Il y a toujours chez Racine, comme dans la tragédie antique, l’idée que l’Homme est tributaire d’un destin qui le dépasse. Si chez Sophocle, par exemple, l’Homme était manipulé par les Dieux, chez Racine il est esclave de ses passions.
Voilà toute la dualité du théâtre racinien : dualité, comme tu le dis, entre la raison et la passion, entre l’esprit et le corps. Il y a tragique dans le sens où l’Homme ne peut aller, chez Racine, contre ses passions même si ces passions finissent par le dévorer et le détruire.
Le personnage racinien aime un personnage qui en aime un autre. La raison devrait le pousser à renoncer mais la passion est toujours plus forte ainsi Phèdre qui aime Hypolite qui aime Aricie se laissera anéantir par le feu de ses émotions (amour, colère, violence…).
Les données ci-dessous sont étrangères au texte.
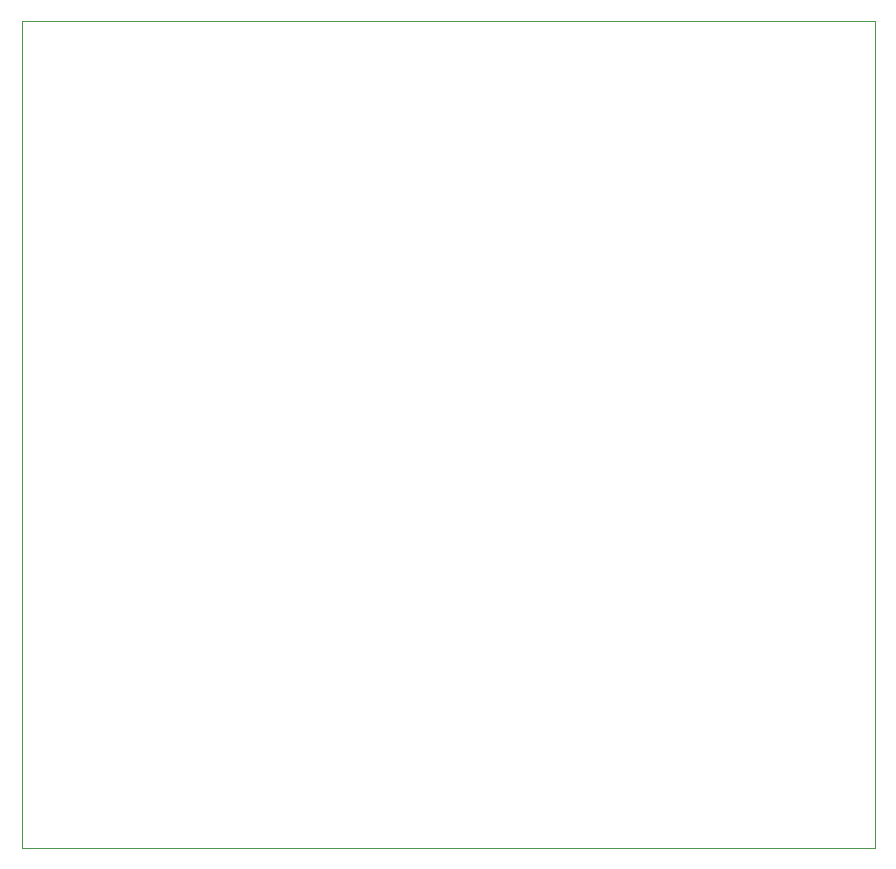
<source format=gm1>
G04 #@! TF.GenerationSoftware,KiCad,Pcbnew,7.0.2-6a45011f42~172~ubuntu22.04.1*
G04 #@! TF.CreationDate,2023-07-04T14:06:36+08:00*
G04 #@! TF.ProjectId,panel_3_3,70616e65-6c5f-4335-9f33-2e6b69636164,rev?*
G04 #@! TF.SameCoordinates,Original*
G04 #@! TF.FileFunction,Profile,NP*
%FSLAX46Y46*%
G04 Gerber Fmt 4.6, Leading zero omitted, Abs format (unit mm)*
G04 Created by KiCad (PCBNEW 7.0.2-6a45011f42~172~ubuntu22.04.1) date 2023-07-04 14:06:36*
%MOMM*%
%LPD*%
G01*
G04 APERTURE LIST*
G04 #@! TA.AperFunction,Profile*
%ADD10C,0.100000*%
G04 #@! TD*
G04 APERTURE END LIST*
D10*
X0Y0D02*
X0Y-70000000D01*
X72200000Y-70000000D02*
X72200000Y0D01*
X0Y-70000000D02*
X72200000Y-70000000D01*
X0Y-70000000D02*
X0Y-70000000D01*
X72200000Y0D02*
X0Y0D01*
M02*

</source>
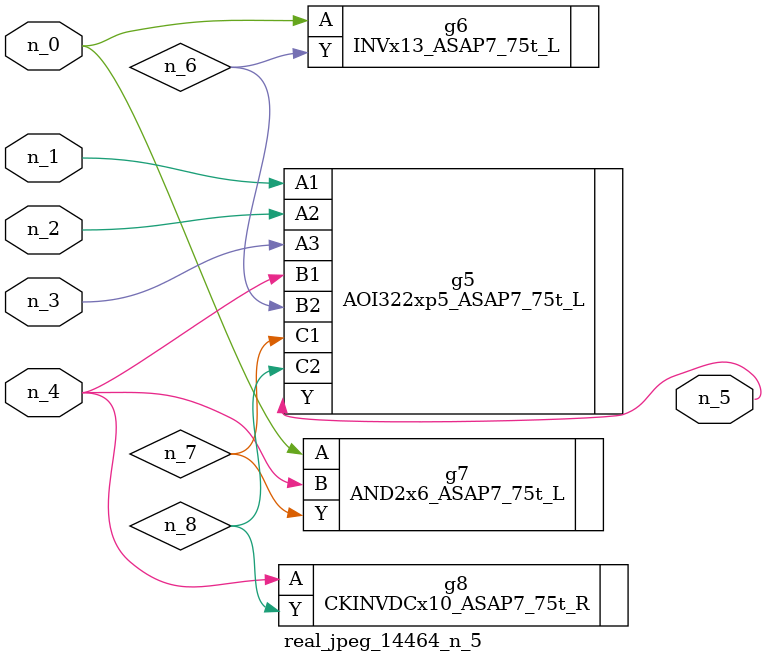
<source format=v>
module real_jpeg_14464_n_5 (n_4, n_0, n_1, n_2, n_3, n_5);

input n_4;
input n_0;
input n_1;
input n_2;
input n_3;

output n_5;

wire n_8;
wire n_6;
wire n_7;

INVx13_ASAP7_75t_L g6 ( 
.A(n_0),
.Y(n_6)
);

AND2x6_ASAP7_75t_L g7 ( 
.A(n_0),
.B(n_4),
.Y(n_7)
);

AOI322xp5_ASAP7_75t_L g5 ( 
.A1(n_1),
.A2(n_2),
.A3(n_3),
.B1(n_4),
.B2(n_6),
.C1(n_7),
.C2(n_8),
.Y(n_5)
);

CKINVDCx10_ASAP7_75t_R g8 ( 
.A(n_4),
.Y(n_8)
);


endmodule
</source>
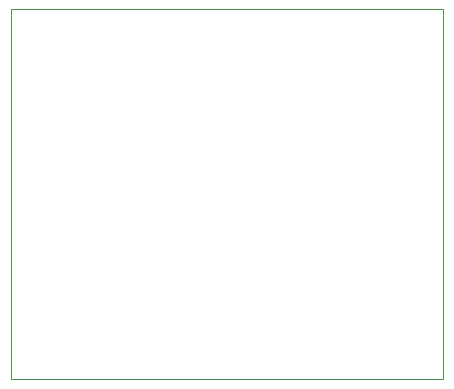
<source format=gm1>
%TF.GenerationSoftware,KiCad,Pcbnew,(6.0.7)*%
%TF.CreationDate,2022-09-15T17:21:33-05:00*%
%TF.ProjectId,starlightremote,73746172-6c69-4676-9874-72656d6f7465,rev?*%
%TF.SameCoordinates,Original*%
%TF.FileFunction,Profile,NP*%
%FSLAX46Y46*%
G04 Gerber Fmt 4.6, Leading zero omitted, Abs format (unit mm)*
G04 Created by KiCad (PCBNEW (6.0.7)) date 2022-09-15 17:21:33*
%MOMM*%
%LPD*%
G01*
G04 APERTURE LIST*
%TA.AperFunction,Profile*%
%ADD10C,0.100000*%
%TD*%
G04 APERTURE END LIST*
D10*
X126206250Y-103187500D02*
X89693750Y-103187500D01*
X89693750Y-71882000D02*
X126238000Y-71882000D01*
X126238000Y-71882000D02*
X126206250Y-103187500D01*
X89693750Y-103187500D02*
X89693750Y-71882000D01*
M02*

</source>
Racine nous dit que la passion détruit, que la raison construit et que le destin à la fois sublime et misérable de l’Homme ne dépend pas de sa raison mais de sa passion.
L’enseignement est effroyable et sans appel.
Avec Corneille, l’enseignement est un peu plus optimiste puisqu’il laisse à ses personnages la possibilité du choix. Le dilemme cornélien est terrible mais l’Homme peut atteindre le sublime quand, par exemple, il fait le choix difficile du pardon. C’est en pardonnant à Cinna son projet de conjuration, qu’Auguste devient véritablement admirable puisqu’avant d’exercer son pouvoir de vie ou de mort sur les Hommes, il se montre maître de lui-même et atteint ainsi la véritable gloire.